Back in the 1990s, the amygdala was all the rage in the explanatory models of schizophrenia (with some renewed interested today).  But as of late, the amygdala has become the focus of explanatory models of psychopathic behavior. And while it makes intuitive sense that the amygdala could be (and probably is) involved in both disorders, there's a larger lesson to be learned. 

Back in the 1980s and early 1990s (before the widespread use of fMRI) the tool of choice in biological psychiatry was the EEG.   Stories were written with much fervor that the EEG could peer inside the brain and explain the mind by describing the electrical impulses detected by the EEG apparatus.  Soon, a particular type of brain wave was identified which seemed to have explanatory value in various behavioral models.   The P300 wave had been around for a while, but the evolution of psychiatry from its psychoanalytic traditions to one dominated by biological psychiatry was well under way by the 1980s.  Before long, researchers found that the P300 wave was abnormal in people with schizophrenia.  Then it was observed that the P300 was abnormal in alcoholics, people who abused cocaine, depression, Alzheimer's, smokers, borderline personality disorder... and the list goes on.

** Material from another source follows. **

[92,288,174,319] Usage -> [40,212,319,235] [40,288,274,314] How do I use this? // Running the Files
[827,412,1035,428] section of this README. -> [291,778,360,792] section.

The point is not that the P300 models were wrong in the descriptive sense- they were surely right.  The issue is what localization models can explain.  Inasmuch as the P300 is indeed abnormal in schizophrenia and a myriad of other behavioral disorders, the amygdala is likely involved in various behavioral phenomena as well.  What that tells us about why people behave as they do, however, is quite limited and circumspect.